# WORK TO COMPLETE
In the data, find each line where the word "pricetag" appears and list that line.

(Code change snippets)
----------------
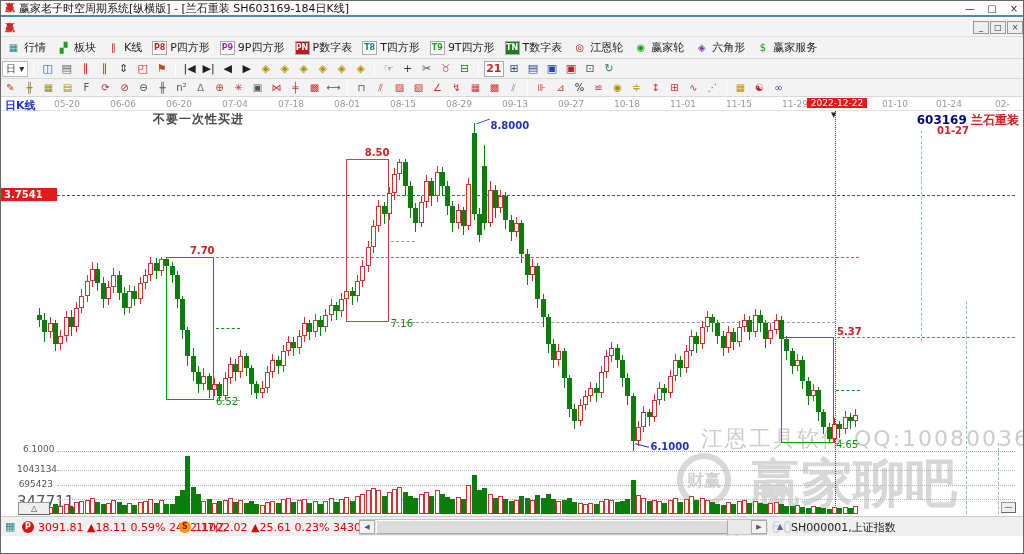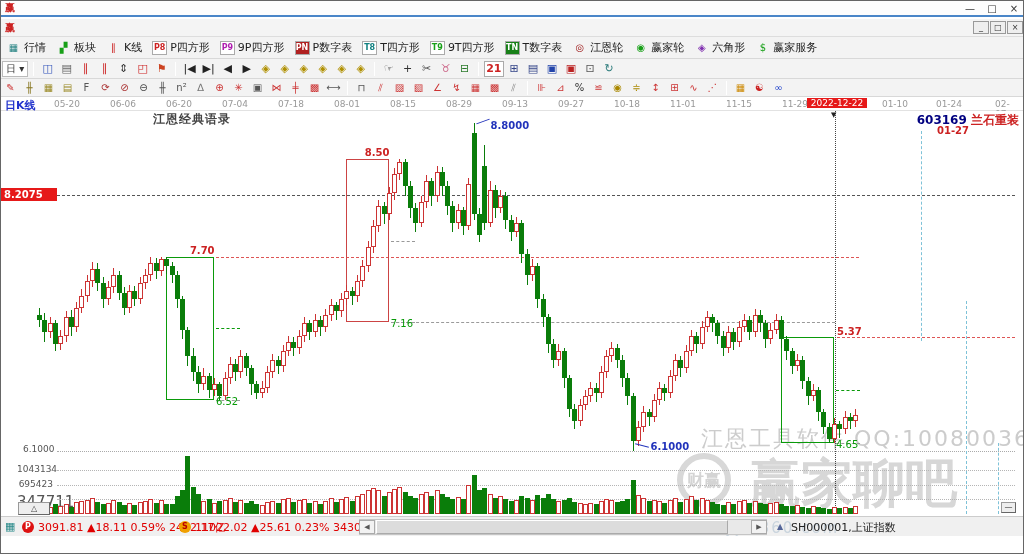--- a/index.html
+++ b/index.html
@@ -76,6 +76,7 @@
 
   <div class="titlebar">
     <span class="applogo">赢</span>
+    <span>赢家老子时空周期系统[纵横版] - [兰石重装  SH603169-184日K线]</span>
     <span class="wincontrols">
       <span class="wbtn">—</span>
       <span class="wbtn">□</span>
----------------
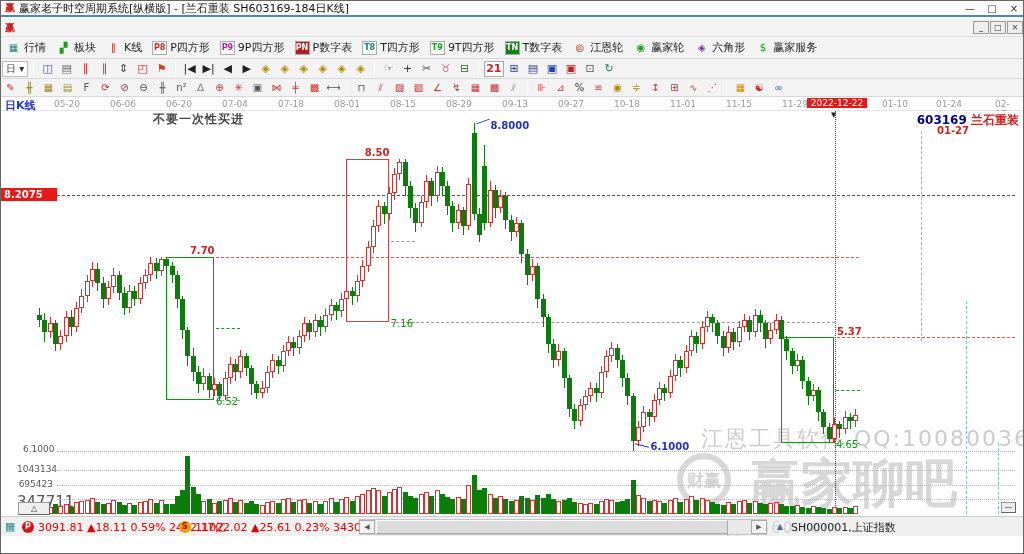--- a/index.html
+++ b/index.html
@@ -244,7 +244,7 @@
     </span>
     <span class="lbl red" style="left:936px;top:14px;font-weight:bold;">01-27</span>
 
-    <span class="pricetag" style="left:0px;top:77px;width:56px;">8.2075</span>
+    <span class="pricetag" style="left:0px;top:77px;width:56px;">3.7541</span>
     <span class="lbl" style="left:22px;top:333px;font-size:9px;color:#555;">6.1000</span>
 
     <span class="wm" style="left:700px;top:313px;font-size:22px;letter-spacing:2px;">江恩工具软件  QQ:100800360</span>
----------------
# SOLUTION TO THIS PROBLEM
-    <span class="pricetag" style="left:0px;top:77px;width:56px;">8.2075</span>
+    <span class="pricetag" style="left:0px;top:77px;width:56px;">3.7541</span>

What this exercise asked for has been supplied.